Selected text:
(begin)

The close runner-up is the Motenergy ME1115, which is exactly the same thing, except it's newer, uses fancier position sensing tech, and can handle up to 96v (a factor which doesn't matter to me). It's also more expensive, but both motors are still $1000 or under, making them less than half the price of an equivalent AC motor. Both motors are 35 lbs, so that the "wet weight" of a loaded-up Ninja 250 (about 360 lbs) will be a bit of a distant dream -- the electric bike with 100Ah batteries would probably weigh over 400 lbs. It may be worth reconsidering the battery size, based on the weight issue.
All the reading I've done so far suggests that the correct controller to match these motors is the Sevcon Gen4 controller, in the Size 4, 72v variation. It's a spendy controller compared to a brushed motor setup (motor and controller cost a bit less than twice as much as a roughly equivalent brushed-motor setup), but the Sevcon controller is leaps and bounds ahead of the brushed equivalents in terms of tech. It is, practically, a new design, while most of the other controllers out there are using a decades-old design. Notably for me, it speaks CANbus, which means I can easily interface to it using microcontrollers, in case I want to do any fancy display programming of my own...
I totted up the bare prices of this controller ($925)/motor ($520)/battery ($3146) combo (without shipping or anything else) and came up with $4591. Obviously shipping will add a few hundred dollars, but that's the major components covered.
Of course, that is far from the whole story. Off the top of my head, I can think of the following items that aren't included:
So, in the worst case, that's roughly another $3000 on top of the $5000 for major components. The bike itself cost me $1100, so is amusingly one of the cheaper parts of an electric bike build, particularly considering that I got value out of it already as a track bike. It's definitely not a cheap build. It could be done for less. I'm not committed to doing this right now. But having done the major research to get me started (I'm sure there's another month of research necessary should I go through with all this), it looks more probable.
I'll have to think about the weight issue more. I only started doing research on that as I was writing this post. The advantages of going to a smaller/lighter battery are pretty noticeable: cheaper, less volume (so the bike doesn't have to look so slab-sided), and somewhat ironically, better range-per-watt-hour, since the motor doesn't have to accelerate the weight of the bigger batteries. The Ninja 250 is intended as a small, light bike, and I'd like to preserve that in the electric incarnation, if possible.

(end)

Data section:
(begin)

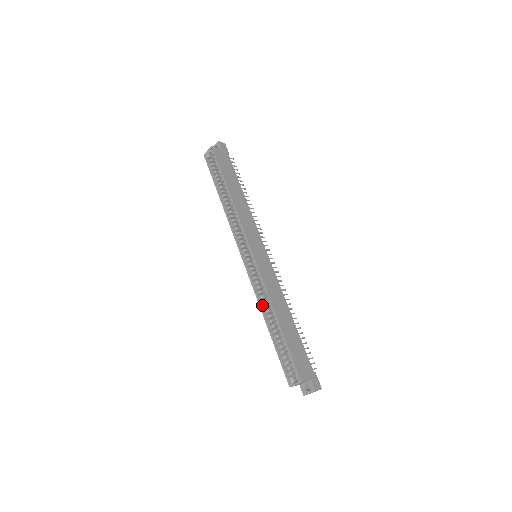
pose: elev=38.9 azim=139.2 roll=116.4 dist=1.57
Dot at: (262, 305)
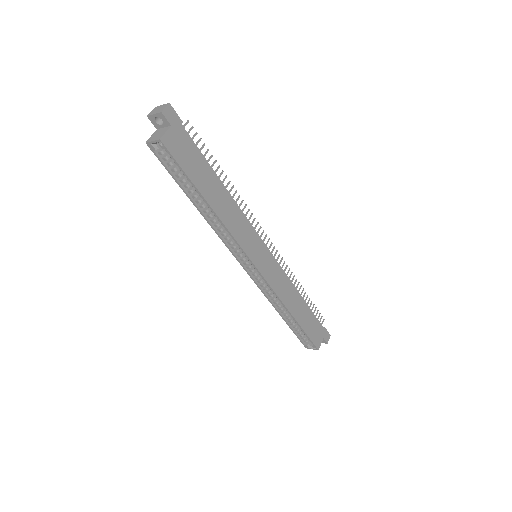
Dot at: (272, 301)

(end)

Stated task 1: In the electric Ninja 250 conversion notes, which controller does the writer's reading suggest for these motors?
Stated task 2: Carry the electric Ninja 250 conversion notes forward from their final sentence.

Task result 1: The Sevcon Gen4 controller, in the Size 4, 72v variation.

Task result 2:
I've been thinking about doing something like this for a long time. Most of my riding is 10 miles to Capitol Hill and back. On my longest errand day, I go maybe 60 miles. Most of my trips are doable by bicycle, although on long days or days where I need to go multiple places, this becomes impractical. Having an electric motorcycle would eliminate 95% of my carbon emissions (since electric power in Seattle mostly comes from hydroelectric dams, and is carbon neutral). If I wanted to blow another $10k on solar panels -- and this is the real dream -- I could charge my electric bike without using any grid power at all. And, really, how cool would that be?
Sun, 27 Oct 2013
Ever since I got back from Europe, I've had this image in my head of riding around on an SV650. It's such a different experienece from riding the Ninja 250. Even with my little things I didn't like, I find myself drawn to it.
So, I was trolling around Craigslist, like you do, and came across an ad for a 2007 SV650 with 11,000 miles for $2900. That's quite a good price, so I decided to follow up on it. I just came back from seeing the bike.
I should always remember that people aren't dummies when they price things, most of the time. I figured there had to be a reason it was priced so low (most bikes of this type and vintage are going for more like $4000), but I had forgotten the myriad of things that can be wrong with a bike.
The description just says it runs great, and has 11k miles. That's true, as far as it goes. It neglects, however, to mention that the bike has been stored outside without a cover for its entire life; that it's been down; once on each side; with broken levers and things to match; that the rear brake simply doesn't work (apparently the master cylinder is busted, which is not a thing I've heard of happening without some kind of provocation); that the stock exhaust was long ago discarded in favor of a loud "stubby" can; that the ignition key basically needs to be wrestled with to actually turn the switch; that the rear turn signals have been replaced with little pods that face the wrong way; and so on.
I wasn't expecting perfection when I got there, but I was surprised by how inaccurate the description was, without being wrong about any of the facts it did contain.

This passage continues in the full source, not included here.